A small number of citizens throughout our country's history have kept the flame of citizenship burning brightly to the benefit of millions of their less engaged neighbors. These true patriots have known that democracy comes hard and goes easy To make democracy work, it takes work citizen work. Many practical lessons can be learned from their experiences. Today, citizen groups are flowering all over the country, but they need to be better organized, better funded, and staffed with skilled, dedicated, full-time people. New citizen organizations such as Action for Children's Television in Boston (to stop television exploitation of children), Consumer Action Now in New York and Citizen's Action Program in Chicago (getting large industries to stop underpaying their property taxes), and GASP in Pittsburgh (fighting air pollution) are showing what can be done with minimum funds and maximum civic spirit. Courageous public citizens, such as education advocate Julius Hobson in Washington, D.C., are the true unsung heroes of American democracy They have weathered community pressure to fight for a more just society in cities, towns, and villages around the country.

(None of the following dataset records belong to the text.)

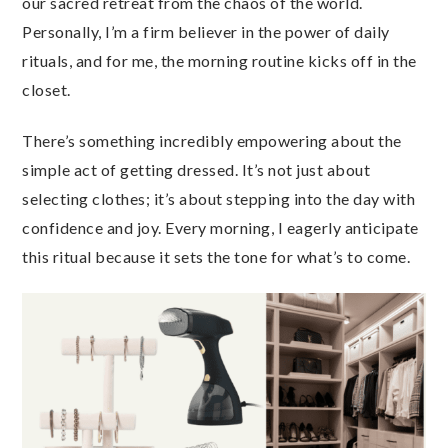
our sacred retreat from the chaos of the world.
Personally, I’m a firm believer in the power of daily
rituals, and for me, the morning routine kicks off in the
closet.
There’s something incredibly empowering about the
simple act of getting dressed. It’s not just about
selecting clothes; it’s about stepping into the day with
confidence and joy. Every morning, I eagerly anticipate
this ritual because it sets the tone for what’s to come.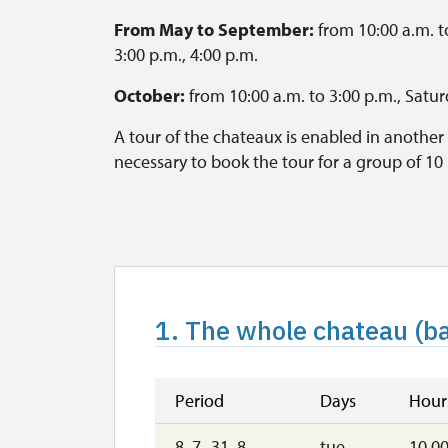
From May to September:
from 10:00 a.m. to
3:00 p.m., 4:00 p.m.
October:
from 10:00 a.m. to 3:00 p.m., Satu
A tour of the chateaux is enabled in another 
necessary to book the tour for a group of 10
during the lecture. Some questions may by a
Last tour starts every 60 minutes before clos
The Garden is open daily, from 8:00 a.m t
1. The whole chateau (ba
Period
Days
Hour
8. 7.-31. 8.
tue–
10.00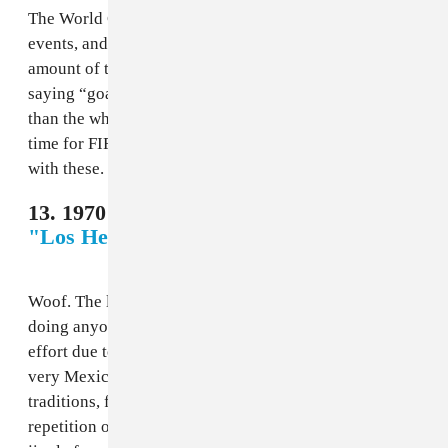
The World Cup is one of the few real worldwide soccer
events, and yet Los Ramblers spend a not-insignificant
amount of time during “El Rock del Mundial” just
saying “goal for Chile!” It’s more a song for La Roja
than the whole tournament, and it would take a bit of
time for FIFA to realize that they could have more fun
with these.
13. 1970 Mexico - Futbol Mexico 70,
"Los Hermanos Zavala"
Woof. The literal lyrics on this anti-banger are not
doing anyone any favors, but it climbs over Chile’s
effort due to the instrumentation, which at least sounds
very Mexico, cribbing from norteño and mariachi
traditions, full of horns and hard strums. The constant
repetition of the title makes this like a commercial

Many more citizens work to correct small abuses or deficiencies in the community once or twice and then retire to their former state of inaction. Such withdrawal does little to encourage others to engage in similar activities and does nothing to push initial drives beyond symptoms and treadmills to more fundamental reform that lasts. Easy disillusionment, the inability to rebound from difficulties, and lack of stamina must be candidly assessed and overcome through modest amounts of self-discipline. This is done in athletics and games all the time; it should also become the practice in the citizenship arena.

Citizen effort is everybody's business and everybody can engage in such effort. Who, for example, is better equipped to fight for women's rights or conduct consumer surveys than women, all too many of whom may be wasting much of their time daily watching soap operas, gossiping on the telephone, or "keeping in their place"? Who is better situated to further the job safety laws than workers exposed to occupational hazards and capable of organizing themselves or invigorating their unions to humanize the workplace? Who could be better motivated to reform the motor clubs than the disenfranchised members of these clubs-the millions of motorists? Who should be more inclined to expose the gross underpayment of property taxes by large companies than homeowners, small businessmen, and taxpayers generally? These are not wholly rhetorical questions. There are people who have indeed done all these things with some success. Had they been joined by some of the 99 percent of their neighbors, co-workers, or co-members who were inactive, truly enduring progress would have taken place. Sometimes one or two individuals are enough; over two million Chevrolets were recalled for defects because of one inspector in a GM plant speaking out; cyclamates were taken off the market because of two outspoken scientists in the Food and Drug Administration. For the most part, however, there is need for organization around public issues particularly when the hurdles are high and the facts are not yet available to the public.

Citizenship is not an endeavor reserved only for the most talented; anybody can do it and everybody should do it.

The exercise by citizens of their rights and responsibilities is what makes a working democracy ever sensitive to the just needs of its people. Such citizen effort is a learning process which can be increasingly advanced with practice. For increasing numbers of Americans, citizenship should become a full-time career role, supported by other citizens, to work on major institutions of government and business for a better society. It is this fundamental role of the public citizen in a democracy that must attract more adherents and supporters from across America.